What this task involves:
Restate the listing below word for word; no picture is to be carried over.

Listed records:
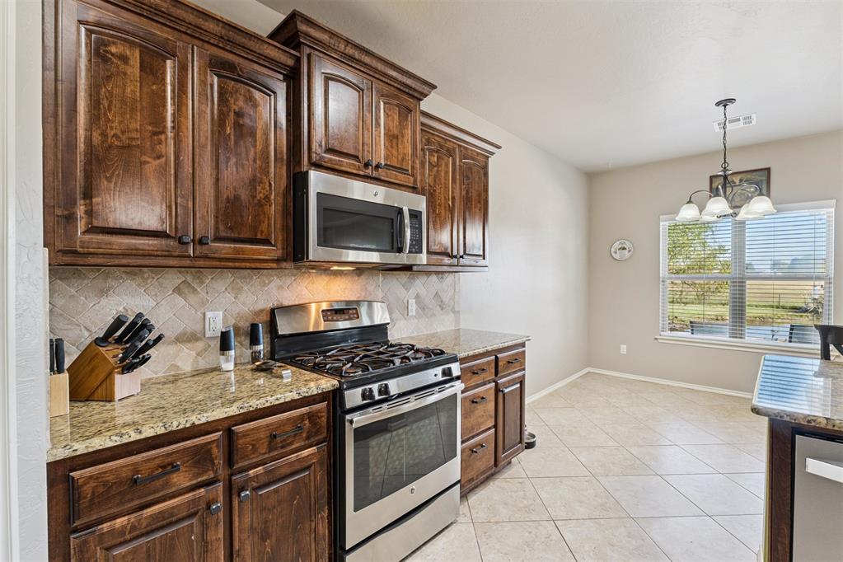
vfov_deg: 73.1
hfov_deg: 96.0
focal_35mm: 16
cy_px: 281
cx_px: 422
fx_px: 379
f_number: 8
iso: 200
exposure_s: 1/13
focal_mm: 10.8
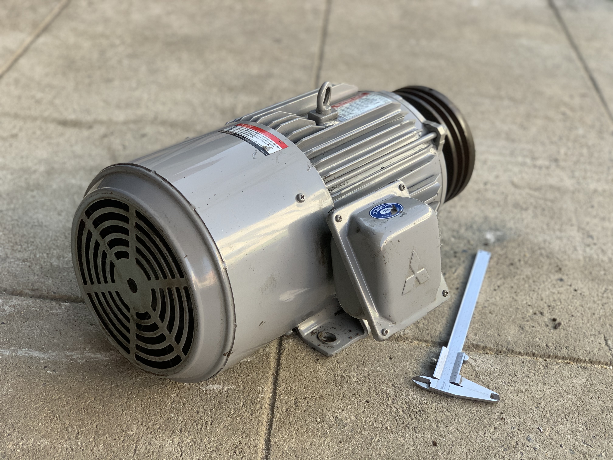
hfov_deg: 36.8
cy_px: 230
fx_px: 921
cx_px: 306
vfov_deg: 28.0
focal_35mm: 52
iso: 32
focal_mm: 6
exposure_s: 1/122
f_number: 2.4
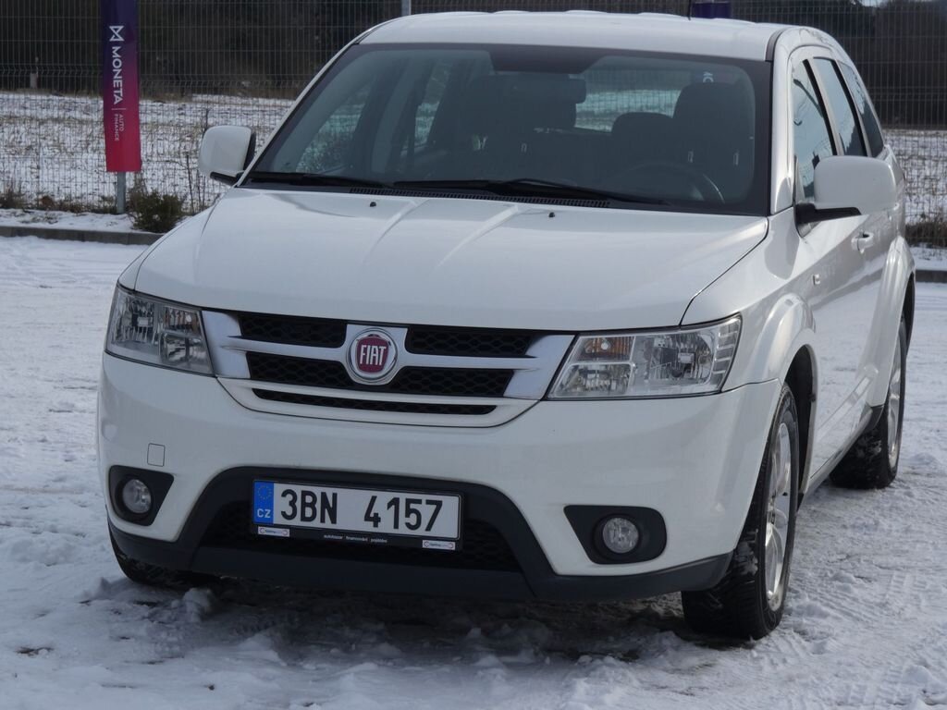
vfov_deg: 14.8
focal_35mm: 100
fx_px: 2736
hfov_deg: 19.6
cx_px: 474
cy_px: 355
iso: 80
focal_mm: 17.9
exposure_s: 1/320
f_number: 5.6
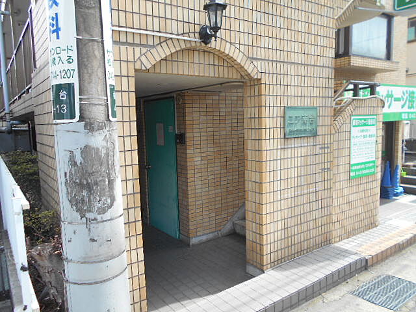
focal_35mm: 26
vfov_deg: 53.1
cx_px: 208
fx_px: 312
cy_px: 156
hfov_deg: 67.3
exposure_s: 1/250
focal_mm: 4.6
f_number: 3.2
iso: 80
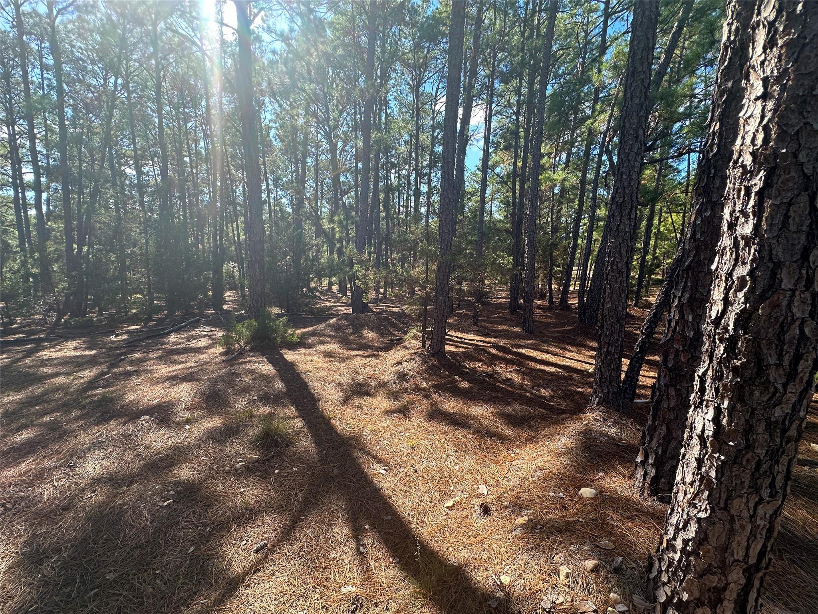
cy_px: 307
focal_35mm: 14
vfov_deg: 85.7
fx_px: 331
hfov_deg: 102.1
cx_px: 409
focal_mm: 2.22
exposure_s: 1/280
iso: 40
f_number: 2.2
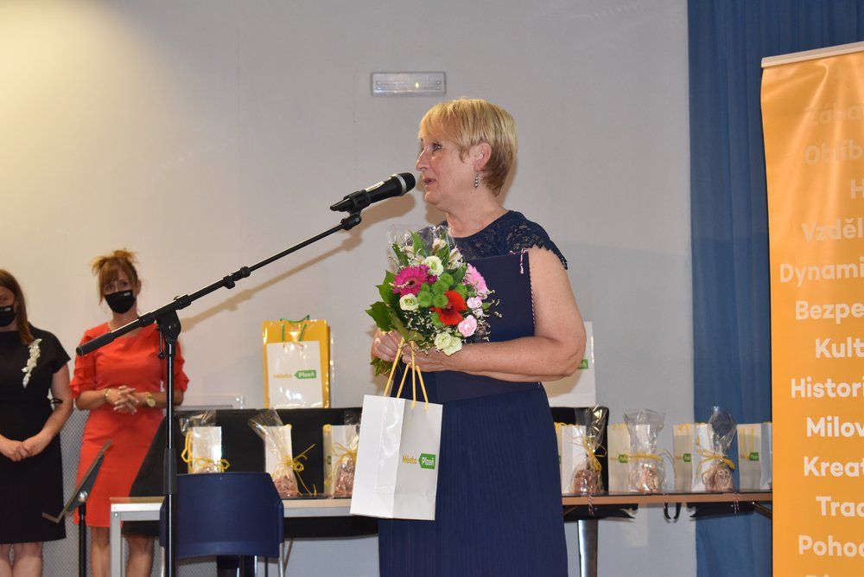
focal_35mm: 82
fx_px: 1980
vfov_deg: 16.6
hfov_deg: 24.6
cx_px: 432
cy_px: 288
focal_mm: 55
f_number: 5.6
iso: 1000
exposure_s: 1/100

Result of this task:
vfov_deg: 73.1
hfov_deg: 96.0
focal_35mm: 16
cy_px: 281
cx_px: 422
fx_px: 379
f_number: 8
iso: 200
exposure_s: 1/13
focal_mm: 10.8
hfov_deg: 36.8
cy_px: 230
fx_px: 921
cx_px: 306
vfov_deg: 28.0
focal_35mm: 52
iso: 32
focal_mm: 6
exposure_s: 1/122
f_number: 2.4
vfov_deg: 14.8
focal_35mm: 100
fx_px: 2736
hfov_deg: 19.6
cx_px: 474
cy_px: 355
iso: 80
focal_mm: 17.9
exposure_s: 1/320
f_number: 5.6
focal_35mm: 26
vfov_deg: 53.1
cx_px: 208
fx_px: 312
cy_px: 156
hfov_deg: 67.3
exposure_s: 1/250
focal_mm: 4.6
f_number: 3.2
iso: 80
cy_px: 307
focal_35mm: 14
vfov_deg: 85.7
fx_px: 331
hfov_deg: 102.1
cx_px: 409
focal_mm: 2.22
exposure_s: 1/280
iso: 40
f_number: 2.2
focal_35mm: 82
fx_px: 1980
vfov_deg: 16.6
hfov_deg: 24.6
cx_px: 432
cy_px: 288
focal_mm: 55
f_number: 5.6
iso: 1000
exposure_s: 1/100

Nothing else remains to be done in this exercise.